On Fri, May 01, 2009 at 04:25:06PM -0700, Andrew Morton wrote:
> On Fri, 01 May 2009 19:05:21 -0400
> Rik van Riel <riel@...hat.com> wrote:
> 
> > Andrew Morton wrote:
> > > On Wed, 29 Apr 2009 13:14:36 -0400
> > > Rik van Riel <riel@...hat.com> wrote:
> > > 
> > >> When the file LRU lists are dominated by streaming IO pages,
> > >> evict those pages first, before considering evicting other
> > >> pages.
> > >>
> > >> This should be safe from deadlocks or performance problems
> > >> because only three things can happen to an inactive file page:
> > >> 1) referenced twice and promoted to the active list
> > >> 2) evicted by the pageout code
> > >> 3) under IO, after which it will get evicted or promoted
> > >>
> > >> The pages freed in this way can either be reused for streaming
> > >> IO, or allocated for something else. If the pages are used for
> > >> streaming IO, this pageout pattern continues.
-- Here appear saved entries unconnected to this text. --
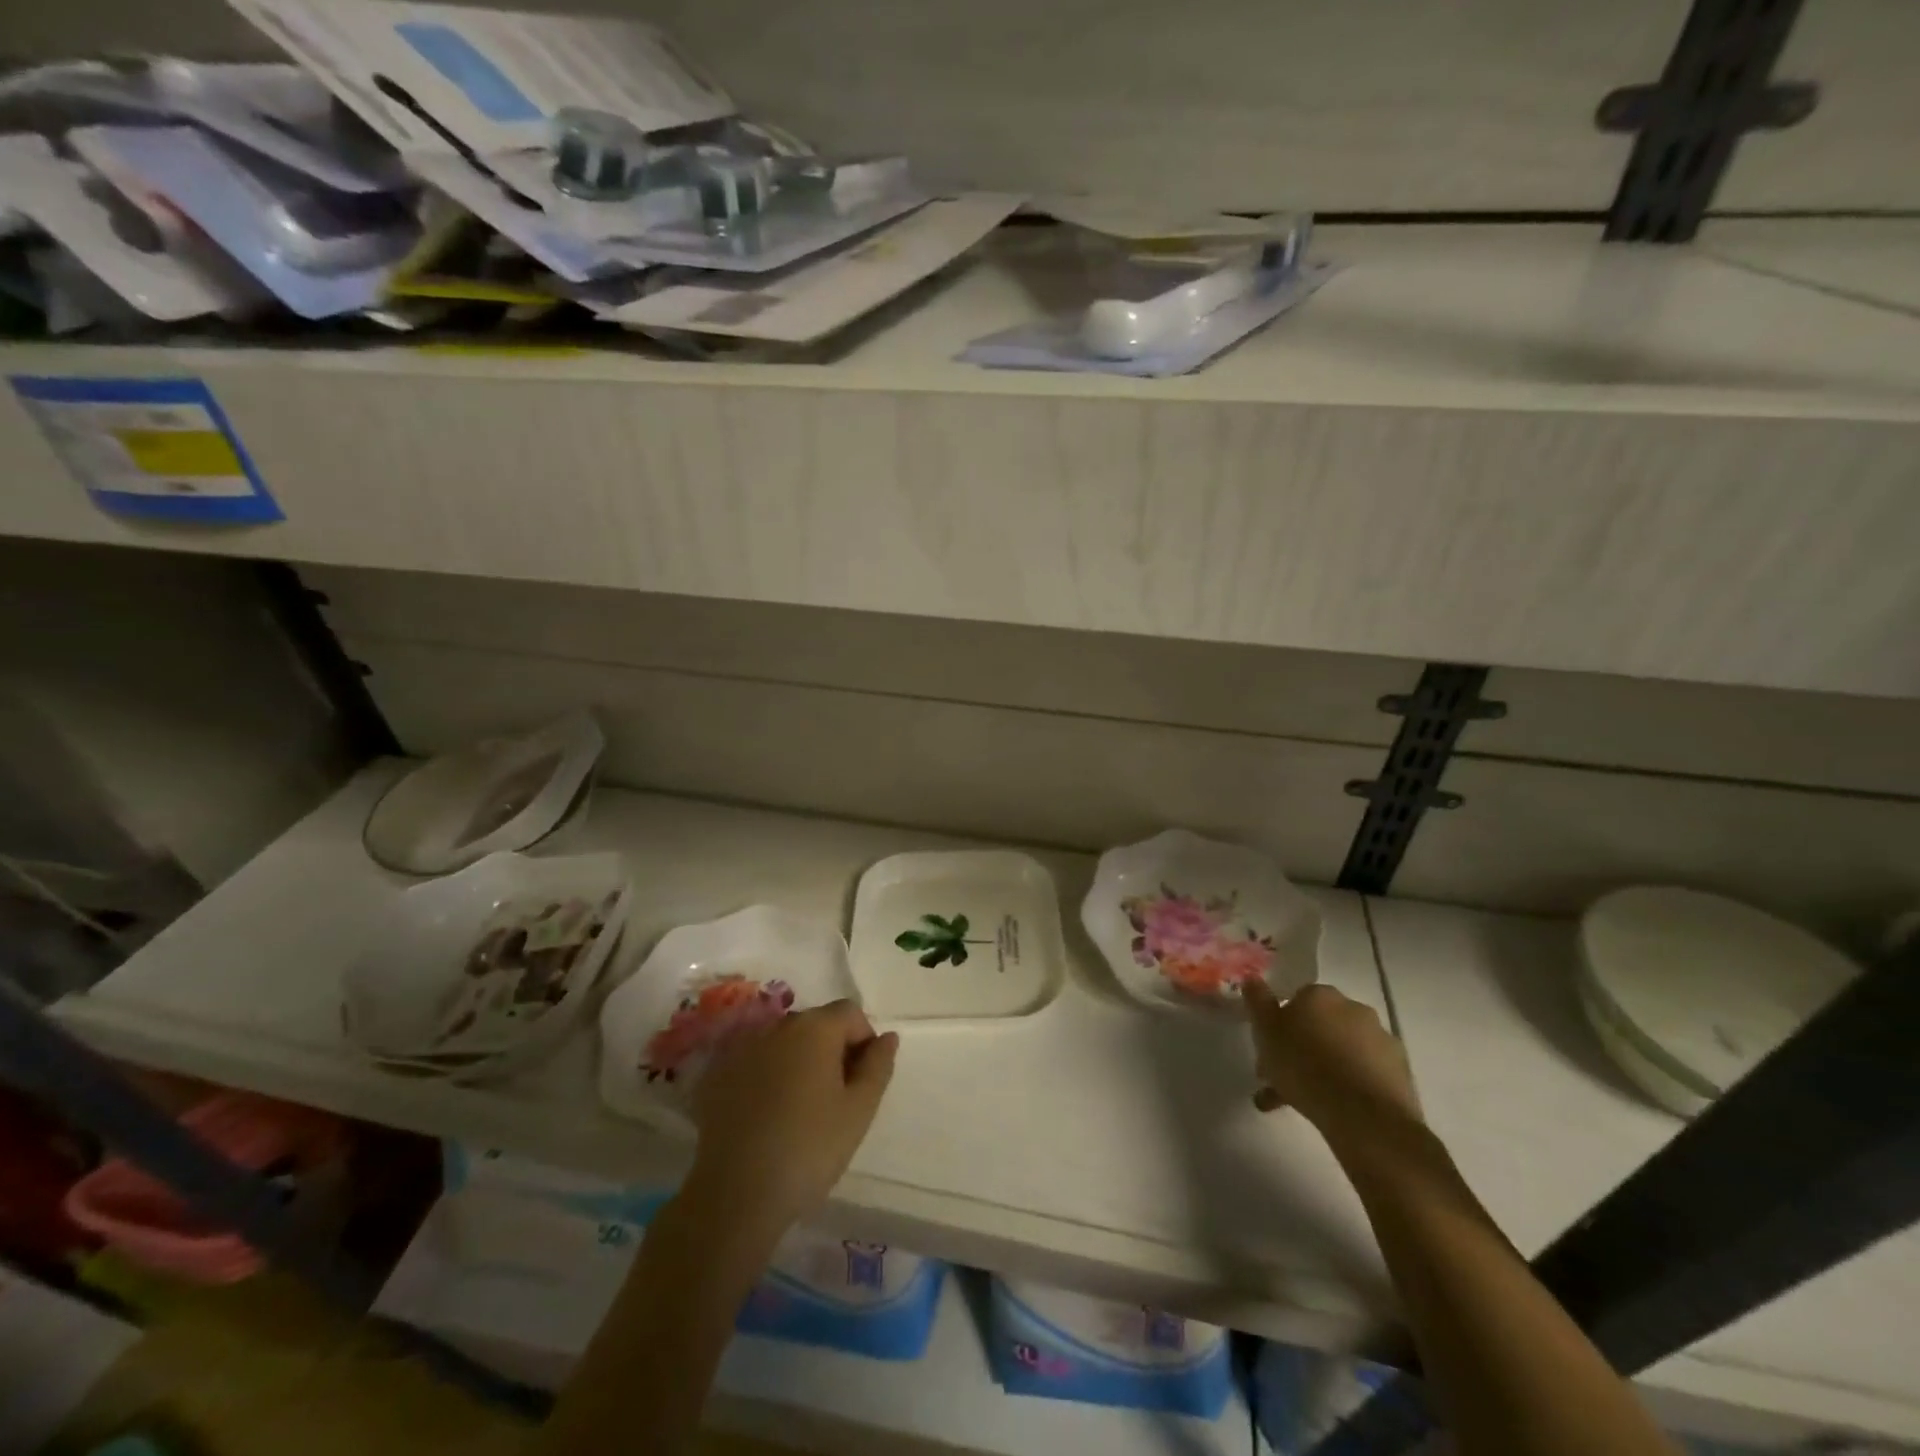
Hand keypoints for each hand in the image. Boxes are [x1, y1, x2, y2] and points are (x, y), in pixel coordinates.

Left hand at [687, 1000, 898, 1233]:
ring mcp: (742, 1048)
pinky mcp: (717, 1075)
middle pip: (816, 1024)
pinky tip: (767, 1117)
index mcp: (815, 1027)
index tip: (862, 1082)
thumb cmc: (810, 1149)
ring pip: (784, 1044)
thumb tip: (887, 1037)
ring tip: (800, 1110)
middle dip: (832, 1050)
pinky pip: (755, 1063)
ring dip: (798, 1063)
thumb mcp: (859, 1110)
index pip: (851, 1013)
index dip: (864, 1041)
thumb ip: (878, 1065)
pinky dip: (767, 1077)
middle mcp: (777, 1026)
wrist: (735, 1195)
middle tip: (836, 1099)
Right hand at [1241, 981, 1420, 1137]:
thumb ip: (1257, 1002)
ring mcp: (1381, 1039)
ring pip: (1341, 1051)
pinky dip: (1348, 1085)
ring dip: (1323, 1069)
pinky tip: (1333, 1110)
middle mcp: (1353, 1008)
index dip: (1279, 1026)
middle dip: (1300, 1049)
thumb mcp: (1266, 1033)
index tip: (1269, 1051)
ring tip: (1303, 1104)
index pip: (1295, 1001)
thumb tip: (1251, 976)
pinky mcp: (1400, 1071)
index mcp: (1319, 995)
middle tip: (1281, 1081)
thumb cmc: (1305, 1068)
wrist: (1365, 1117)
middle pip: (1319, 1025)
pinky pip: (1364, 1072)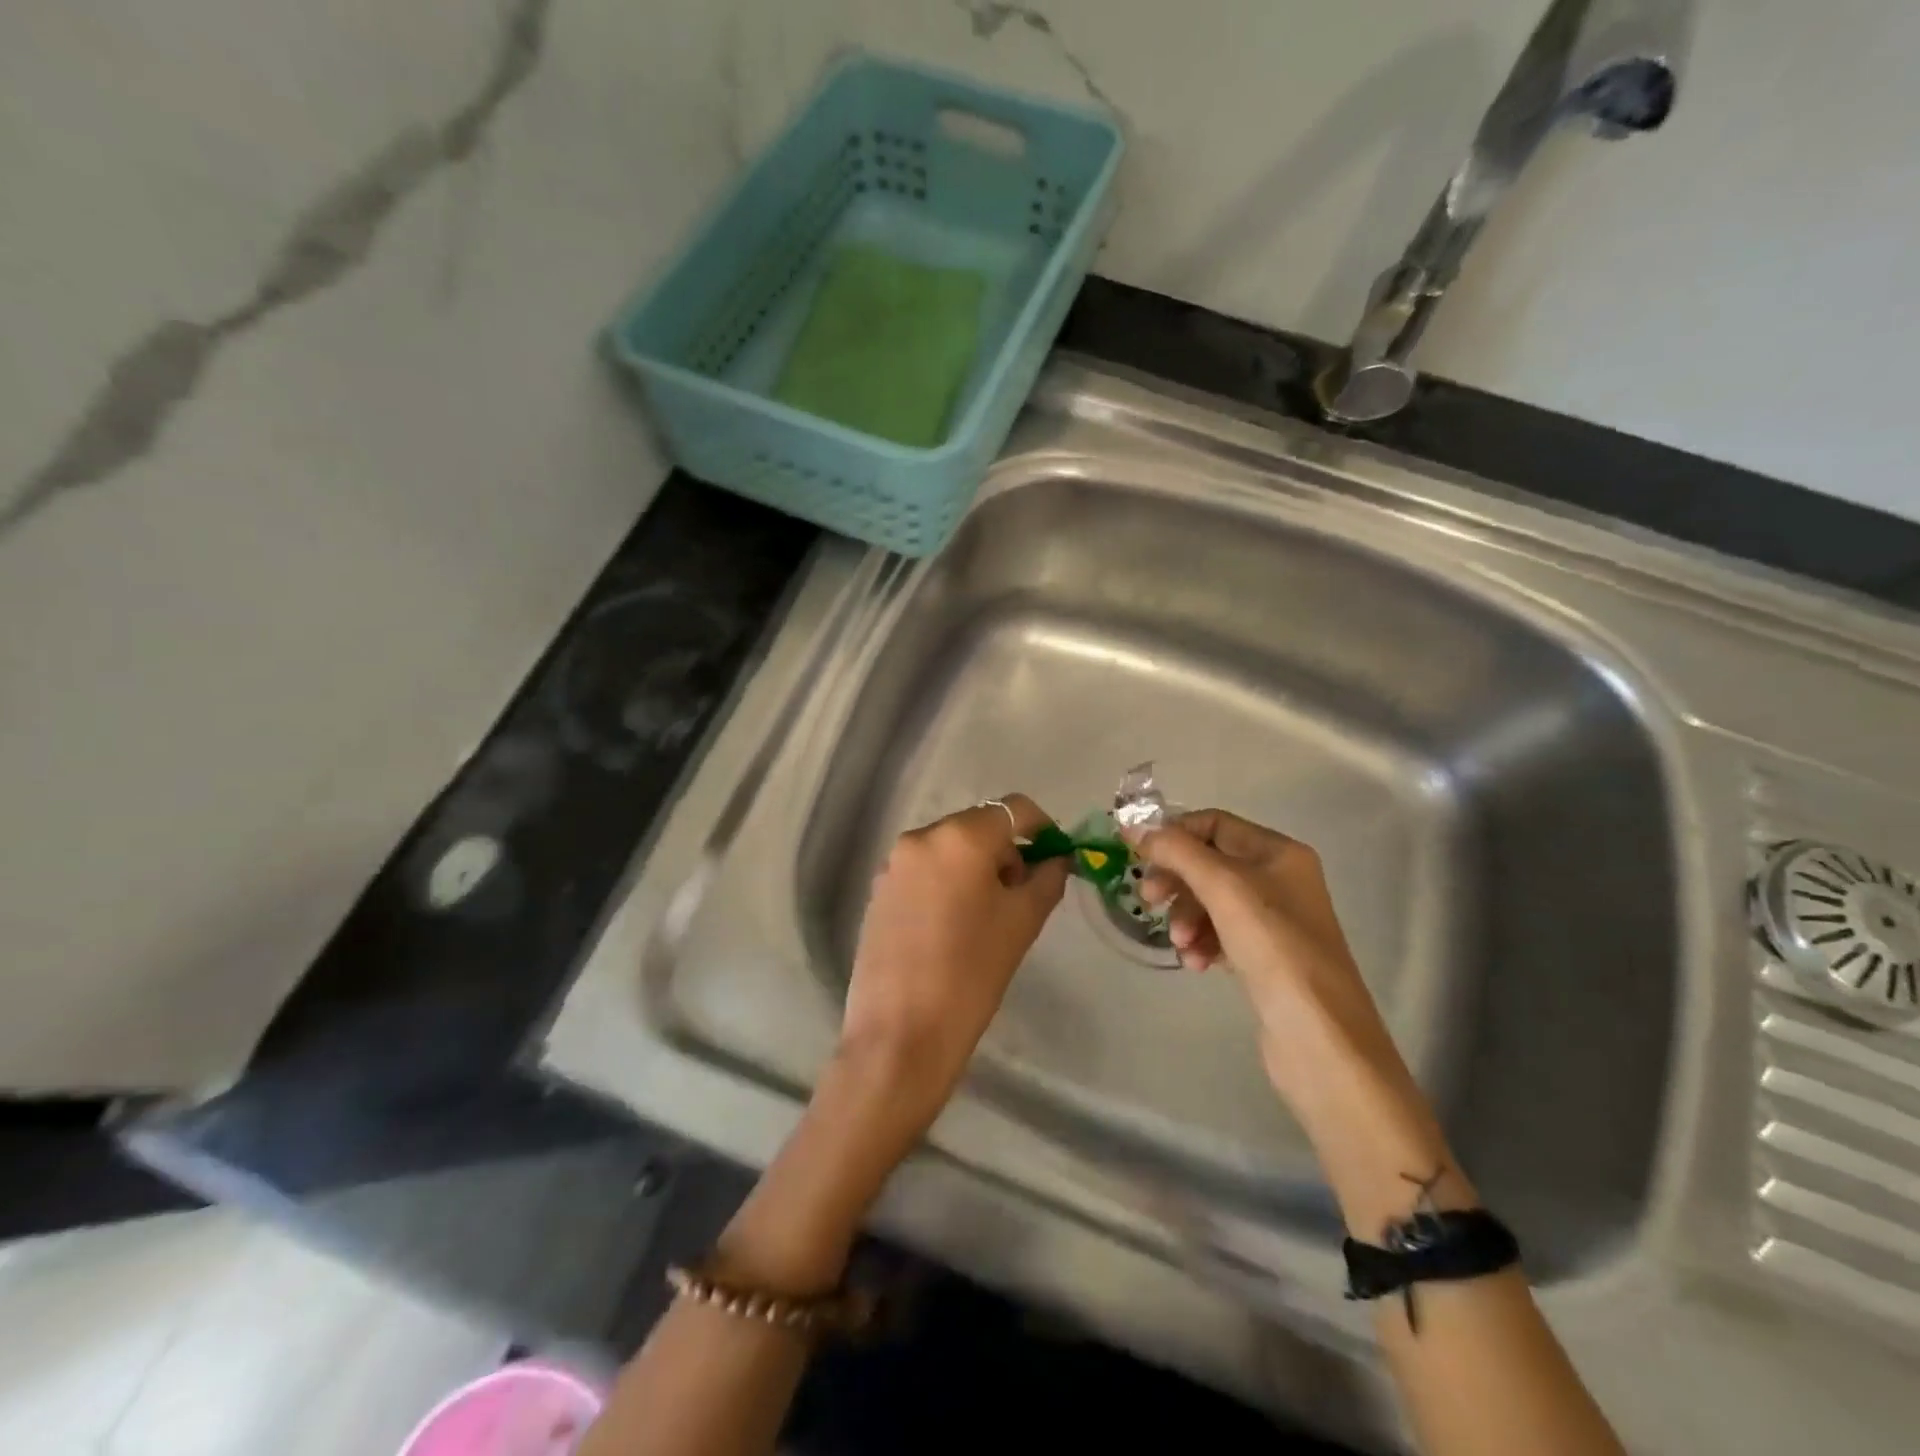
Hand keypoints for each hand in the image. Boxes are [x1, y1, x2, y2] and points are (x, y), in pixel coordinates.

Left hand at [838, 794, 1069, 1128]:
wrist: (901, 1033)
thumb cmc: (972, 974)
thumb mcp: (1022, 922)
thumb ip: (1046, 879)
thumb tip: (1056, 859)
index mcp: (961, 837)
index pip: (1014, 809)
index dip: (1042, 827)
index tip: (1054, 857)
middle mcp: (921, 837)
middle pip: (978, 826)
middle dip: (1006, 851)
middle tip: (1020, 895)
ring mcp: (894, 863)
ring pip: (950, 848)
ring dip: (976, 867)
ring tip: (985, 916)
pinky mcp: (879, 890)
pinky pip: (924, 870)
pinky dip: (947, 882)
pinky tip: (952, 926)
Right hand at [1131, 810, 1448, 1197]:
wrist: (1321, 1038)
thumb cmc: (1275, 949)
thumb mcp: (1223, 888)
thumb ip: (1178, 852)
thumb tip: (1137, 830)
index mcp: (1278, 853)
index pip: (1214, 824)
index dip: (1173, 834)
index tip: (1136, 855)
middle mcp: (1280, 879)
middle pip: (1209, 863)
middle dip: (1177, 880)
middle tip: (1149, 901)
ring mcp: (1275, 920)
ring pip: (1211, 901)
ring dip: (1187, 916)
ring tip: (1182, 945)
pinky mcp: (1266, 957)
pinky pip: (1221, 933)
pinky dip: (1203, 942)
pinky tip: (1198, 964)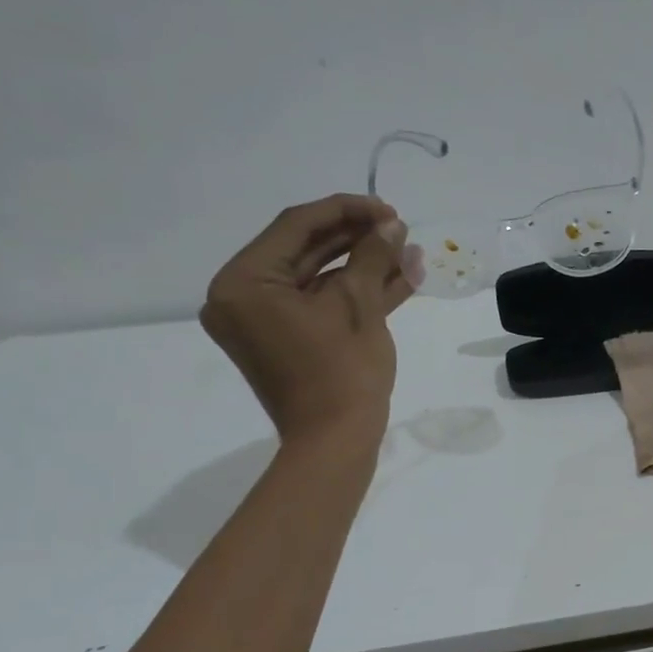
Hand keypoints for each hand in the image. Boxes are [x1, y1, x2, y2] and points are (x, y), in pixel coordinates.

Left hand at [200, 195, 411, 447]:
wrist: (336, 443)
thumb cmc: (340, 371)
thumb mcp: (359, 306)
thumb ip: (373, 257)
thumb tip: (391, 225)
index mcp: (243, 283)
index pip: (296, 227)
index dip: (346, 211)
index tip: (387, 208)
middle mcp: (244, 297)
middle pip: (307, 251)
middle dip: (358, 238)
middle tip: (399, 226)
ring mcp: (267, 321)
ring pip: (320, 279)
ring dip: (365, 264)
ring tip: (408, 249)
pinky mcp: (291, 339)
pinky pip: (322, 305)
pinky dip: (357, 293)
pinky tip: (401, 276)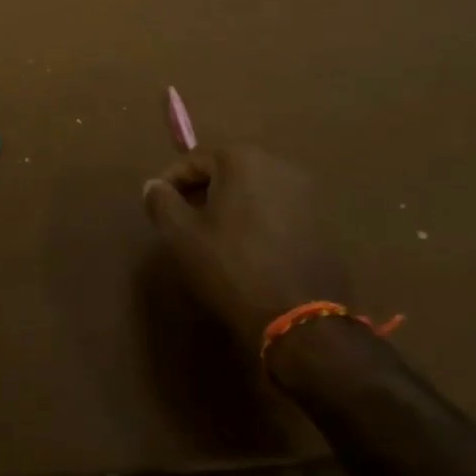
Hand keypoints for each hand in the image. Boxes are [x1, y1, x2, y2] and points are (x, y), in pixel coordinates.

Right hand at [141, 145, 350, 353]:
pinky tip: (248, 248)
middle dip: (203, 190)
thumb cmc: (231, 266)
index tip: (158, 205)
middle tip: (184, 220)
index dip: (172, 181)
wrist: (300, 317)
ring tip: (215, 236)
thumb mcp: (182, 235)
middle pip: (228, 170)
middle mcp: (278, 164)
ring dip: (232, 204)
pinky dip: (258, 219)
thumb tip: (154, 186)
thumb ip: (161, 202)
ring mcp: (306, 192)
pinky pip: (278, 210)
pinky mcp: (322, 221)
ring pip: (254, 189)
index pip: (195, 159)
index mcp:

Otherwise, we will
> > >> fall back to the normal pageout pattern.
> > >>
> > >> ..
> > >>
> > >> +int mem_cgroup_inactive_file_is_low(struct mem_cgroup *memcg)
> > >> +{
> > >> +	unsigned long active;
> > >> +	unsigned long inactive;
> > >> +
> > >> +	inactive = mem_cgroup_get_local_zonestat(memcg, LRU_INACTIVE_FILE);
> > >> +	active = mem_cgroup_get_local_zonestat(memcg, LRU_ACTIVE_FILE);
> > >> +
> > >> +	return (active > inactive);
> > >> +}
> > > 
> > > This function could trivially be made significantly more efficient by
> > > changing it to do a single pass over all the zones of all the nodes,
> > > rather than two passes.
> > 
> > How would I do that in a clean way?
> 
> copy-n-paste :(
> 
> static unsigned long foo(struct mem_cgroup *mem,
> 			enum lru_list idx1, enum lru_list idx2)
> {
> 	int nid, zid;
> 	struct mem_cgroup_per_zone *mz;
> 	u64 total = 0;
> 
> 	for_each_online_node(nid)
> 		for (zid = 0; zid < MAX_NR_ZONES; zid++) {
> 			mz = mem_cgroup_zoneinfo(mem, nid, zid);
> 			total += MEM_CGROUP_ZSTAT(mz, idx1);
> 			total += MEM_CGROUP_ZSTAT(mz, idx3);
> 		}
> 	return total;
> }
> 
> dunno if that's justifiable.
> 
> > The function mem_cgroup_inactive_anon_is_low and
> > the global versions all do the same.  It would be
> > nice to make all four of them go fast :)
> > 
> > If there is no standardized infrastructure for
> > getting multiple statistics yet, I can probably
> > whip something up.
> 
> It depends how often it would be called for, I guess.
> 
> One approach would be pass in a variable-length array of `enum
> lru_list's, get returned a same-lengthed array of totals.
> 
> Or perhaps all we need to return is the sum of those totals.
> 
> I'd let the memcg guys worry about this if I were you ;)
> 
> > Optimizing them might make sense if it turns out to
> > use a significant amount of CPU.
> 
> Yeah.  By then it's often too late though.  The sort of people for whom
> (num_online_nodes*MAX_NR_ZONES) is nuttily large tend not to run
> kernel.org kernels.

Good point. We could add a flag that is tested frequently in shrink_list()
and updated less frequently in shrink_zone() (or whatever).